PITTSBURGH, January 7, 1999 — The National Institute of Mental Health has awarded investigators at the University of Pittsburgh Medical Center’s Western Psychiatric Institute and Clinic (WPIC) a five-year, $2.75 million research grant to study the effectiveness of treatments for children with behavior disorders.
The study, titled Resources to Enhance the Adjustment of Children (REACH), is one of the first to compare the effectiveness of a combination of treatment services provided outside of traditional clinical settings. David Kolko, Ph.D., associate professor of child psychiatry and psychology, is the principal investigator. Dr. Kolko, along with co-investigators, will evaluate the impact of services provided in the community or an outpatient clinic on children’s functioning and other important family outcomes, and assess the cost-effectiveness of these services. Co-investigators include David Brent, M.D., professor of child psychiatry, pediatrics and epidemiology; Oscar Bukstein, M.D., assistant professor of psychiatry; and Pamela Peele, Ph.D., assistant professor of public health, University of Pittsburgh Graduate School of Public Health.
While treatment studies conducted in hospital and community settings have been effective in improving behavioral problems, few research studies have compared the benefits of delivering services in each of these settings or to provide recommendations for policy.
Children’s behavior disorders are common problems and can result in chronic conditions that challenge both the child’s clinician and family. These disorders can be a source of large personal and financial burdens to both families and communities. Children’s behavior problems can progress toward serious delinquent and violent behavior, school dropout, early drug use, placement or heightened involvement in special education, social services, mental health and juvenile justice systems.
"This study and others like it can help guide clinicians and policy makers in decisions about how best to provide children’s mental health services," commented Dr. Kolko. "It is important to understand how changes in the way treatment is delivered affect the success and cost of treatment."

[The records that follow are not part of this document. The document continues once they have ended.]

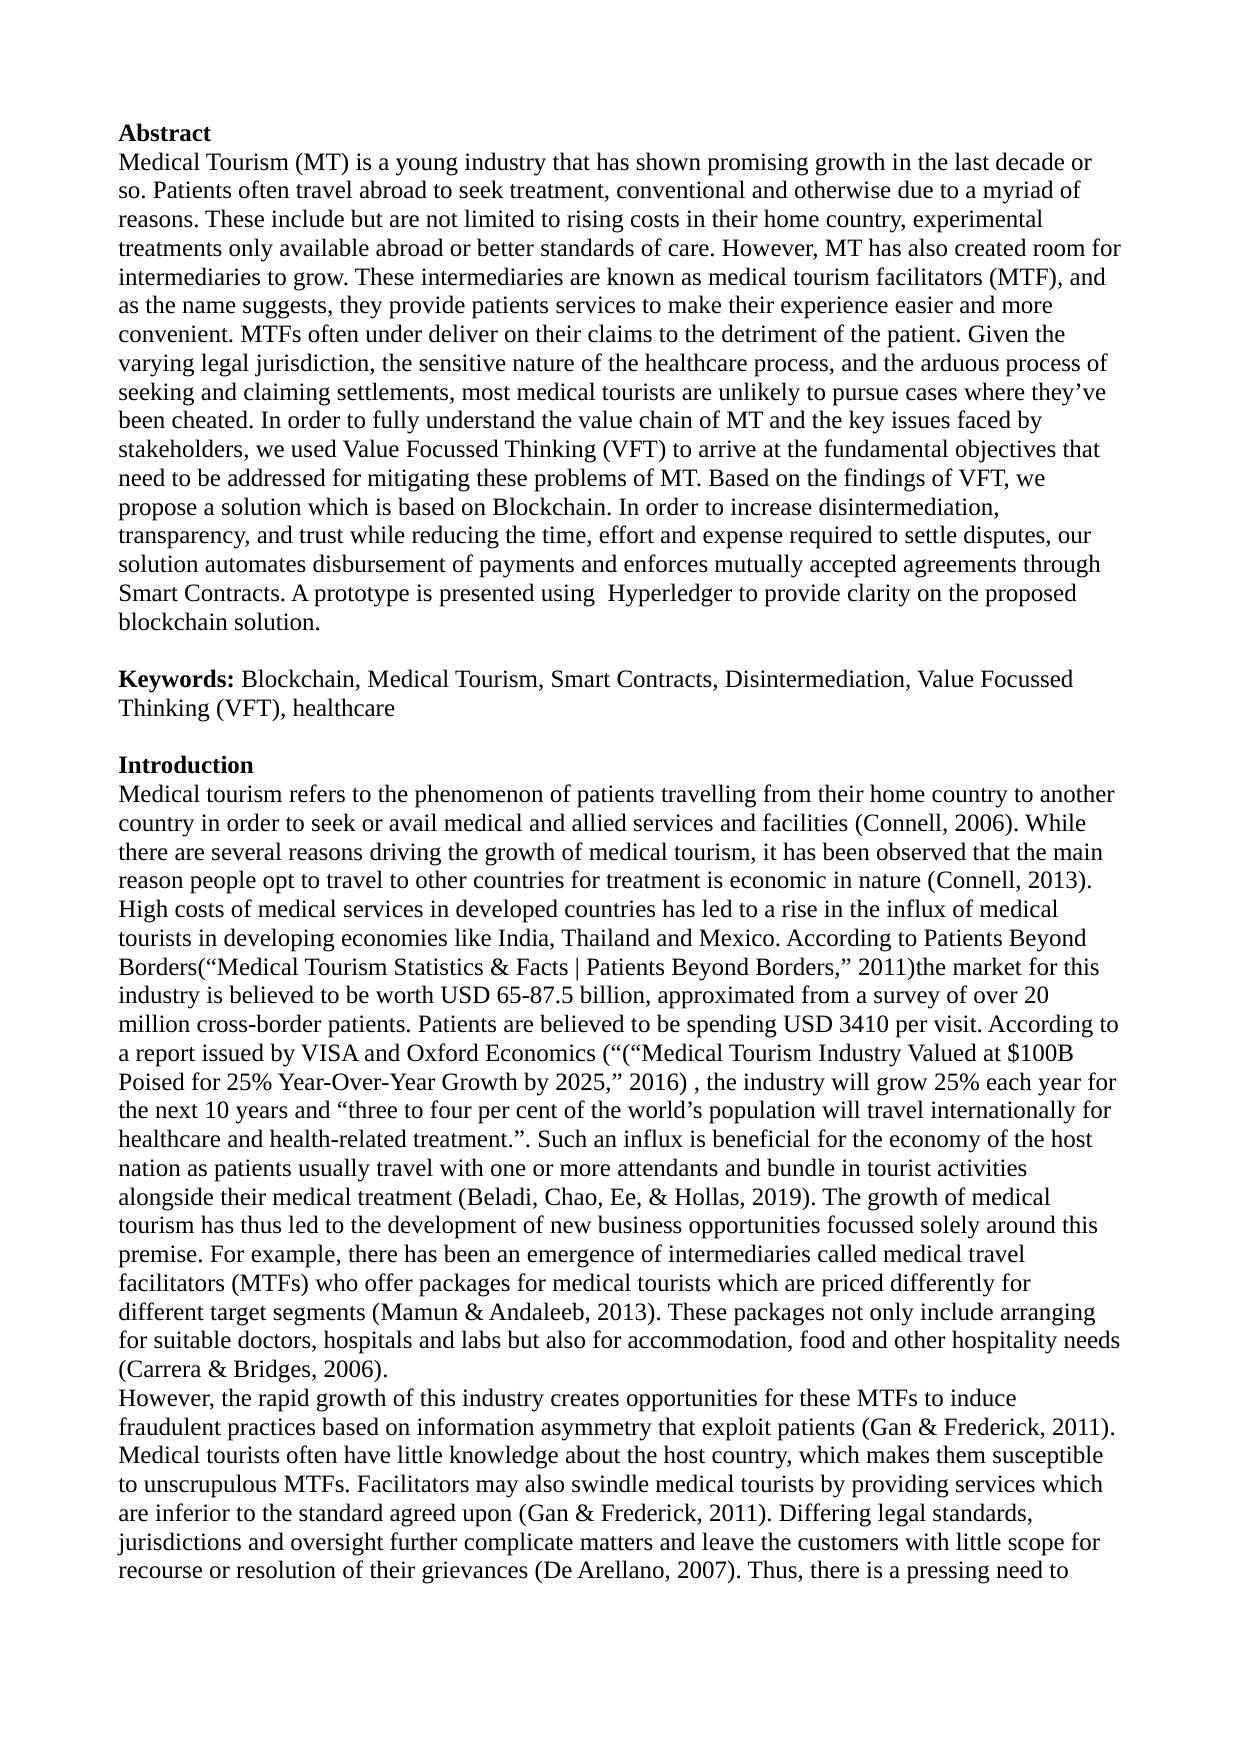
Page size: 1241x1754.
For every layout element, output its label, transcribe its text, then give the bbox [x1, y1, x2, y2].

text However, the rapid growth of this industry creates opportunities for these MTFs to induce fraudulent practices based on information asymmetry that exploit patients (Gan & Frederick, 2011). Medical tourists often have little knowledge about the host country, which makes them susceptible to unscrupulous MTFs. Facilitators may also swindle medical tourists by providing services which are inferior to the standard agreed upon (Gan & Frederick, 2011). Differing legal standards, jurisdictions and oversight further complicate matters and leave the customers with little scope for recourse or resolution of their grievances (De Arellano, 2007). Thus, there is a pressing need to [118, 1383, 1122, 1584]
text Medical Tourism (MT) is a young industry that has shown promising growth in the last decade or so. Patients often travel abroad to seek treatment, conventional and otherwise due to a myriad of reasons. These include but are not limited to rising costs in their home country, experimental treatments only available abroad or better standards of care. However, MT has also created room for intermediaries to grow. These intermediaries are known as medical tourism facilitators (MTF), and as the name suggests, they provide patients services to make their experience easier and more convenient. MTFs often under deliver on their claims to the detriment of the patient. Given the varying legal jurisdiction, the sensitive nature of the healthcare process, and the arduous process of seeking and claiming settlements, most medical tourists are unlikely to pursue cases where they’ve been cheated. In order to fully understand the value chain of MT and the key issues faced by stakeholders, we used Value Focussed Thinking (VFT) to arrive at the fundamental objectives that need to be addressed for mitigating these problems of MT. Based on the findings of VFT, we propose a solution which is based on Blockchain. In order to increase disintermediation, transparency, and trust while reducing the time, effort and expense required to settle disputes, our solution automates disbursement of payments and enforces mutually accepted agreements through Smart Contracts. A prototype is presented using Hyperledger to provide clarity on the proposed blockchain solution. [118, 147, 1122, 636]
text Medical tourism refers to the phenomenon of patients travelling from their home country to another country in order to seek or avail medical and allied services and facilities (Connell, 2006). While there are several reasons driving the growth of medical tourism, it has been observed that the main reason people opt to travel to other countries for treatment is economic in nature (Connell, 2013). High costs of medical services in developed countries has led to a rise in the influx of medical tourists in developing economies like India, Thailand and Mexico. According to Patients Beyond Borders(“Medical Tourism Statistics & Facts | Patients Beyond Borders,” 2011)the market for this industry is believed to be worth USD 65-87.5 billion, approximated from a survey of over 20 million cross-border patients. Patients are believed to be spending USD 3410 per visit. According to a report issued by VISA and Oxford Economics (“(“Medical Tourism Industry Valued at $100B Poised for 25% Year-Over-Year Growth by 2025,” 2016) , the industry will grow 25% each year for the next 10 years and “three to four per cent of the world’s population will travel internationally for healthcare and health-related treatment.”. Such an influx is beneficial for the economy of the host nation as patients usually travel with one or more attendants and bundle in tourist activities alongside their medical treatment (Beladi, Chao, Ee, & Hollas, 2019). The growth of medical tourism has thus led to the development of new business opportunities focussed solely around this premise. For example, there has been an emergence of intermediaries called medical travel facilitators (MTFs) who offer packages for medical tourists which are priced differently for different target segments (Mamun & Andaleeb, 2013). These packages not only include arranging for suitable doctors, hospitals and labs but also for accommodation, food and other hospitality needs (Carrera & Bridges, 2006). [118, 779, 1122, 1383]
text Abstract [118, 118, 1122, 147]
text Introduction [118, 751, 1122, 779]
text Keywords: Blockchain, Medical Tourism, Smart Contracts, Disintermediation, Value Focussed Thinking (VFT), healthcare [118, 664, 1122, 722]
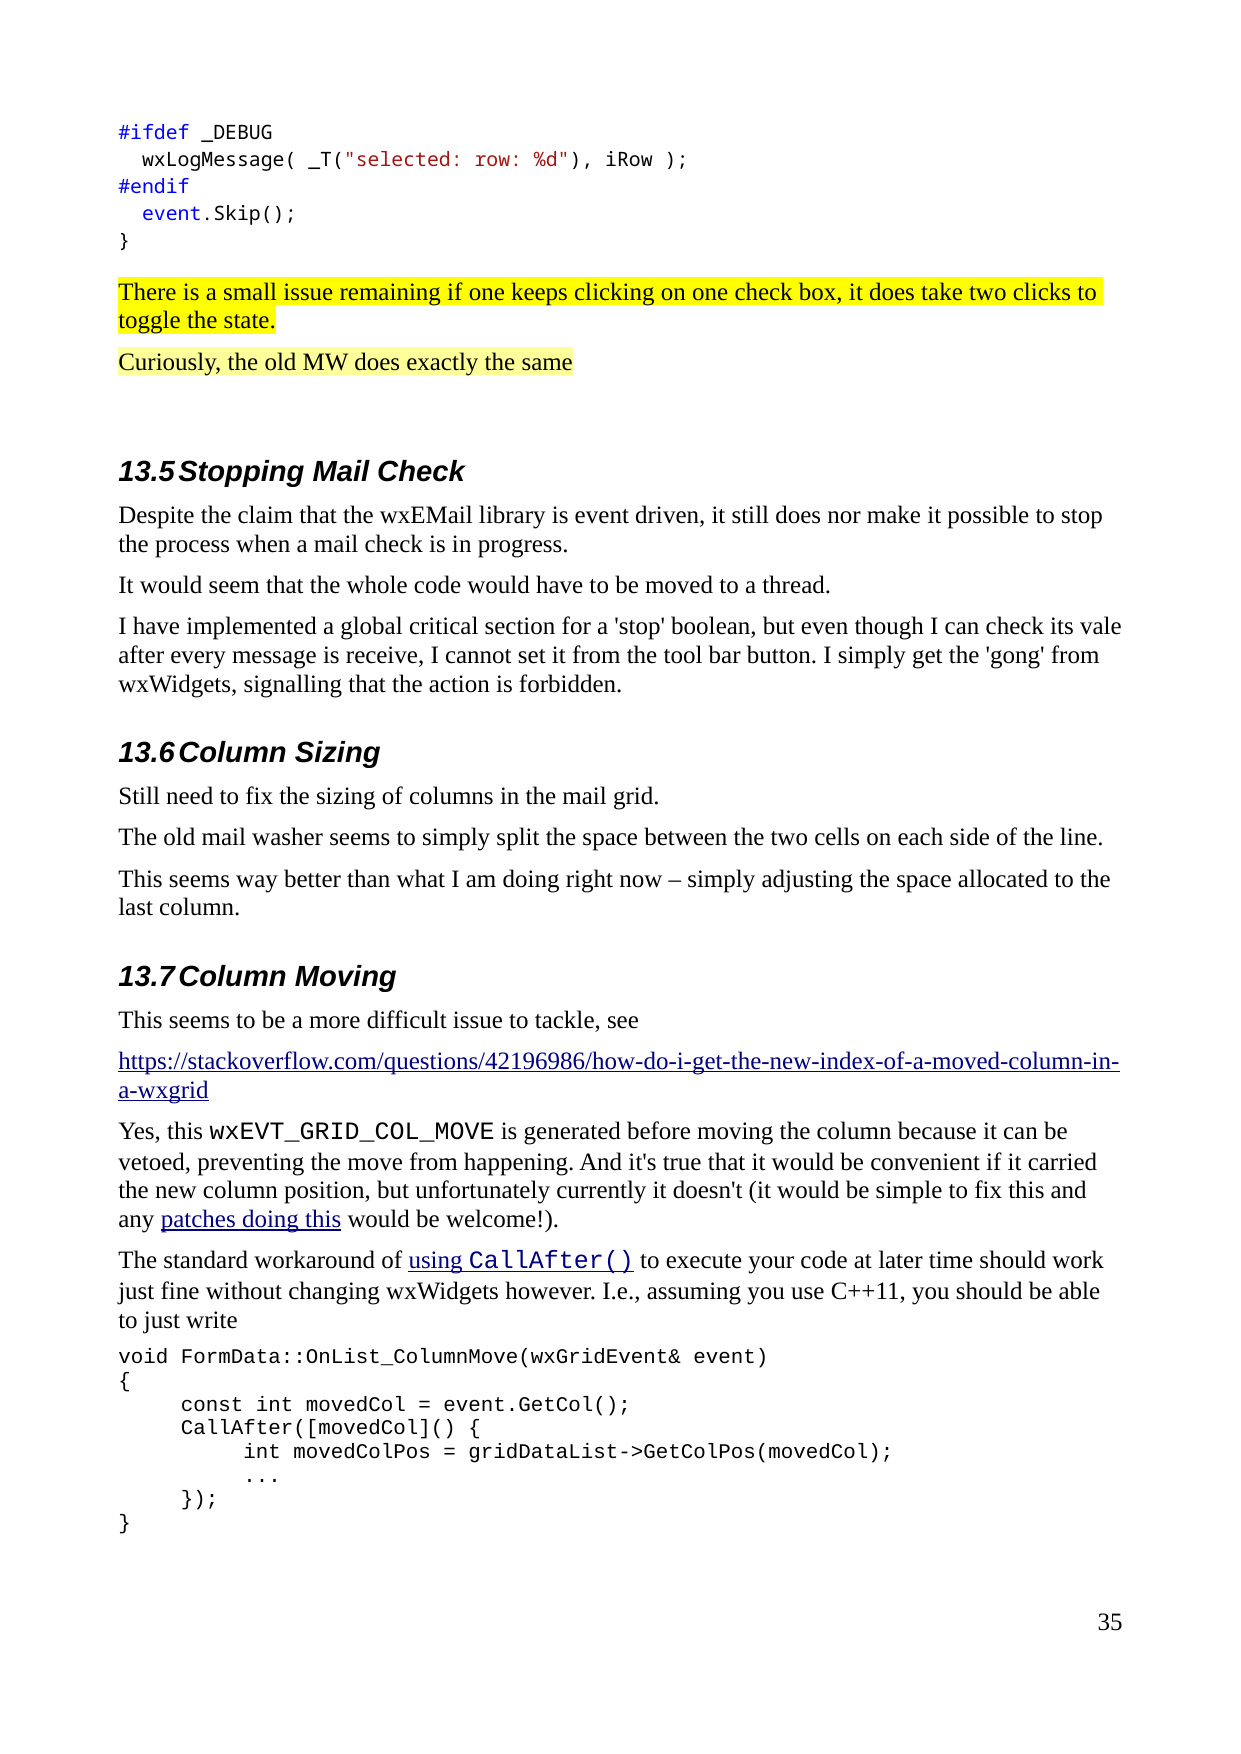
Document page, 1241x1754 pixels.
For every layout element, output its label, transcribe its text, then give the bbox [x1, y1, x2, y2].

The study will follow 140 children, ages 6 to 11, with a diagnosis of oppositional defiant disorder or conduct disorder, two childhood disorders that frequently result in clinical referrals for treatment. Each family will receive individual assessments and three follow-up evaluations over the course of one year. The effectiveness of the treatments will be examined based on changes in behavior problems, both in the home and in the community. The research team will use special questionnaires to determine how satisfied families were with the services they received. They also will try to determine if there are any special child or family characteristics to help predict which families benefit most from services.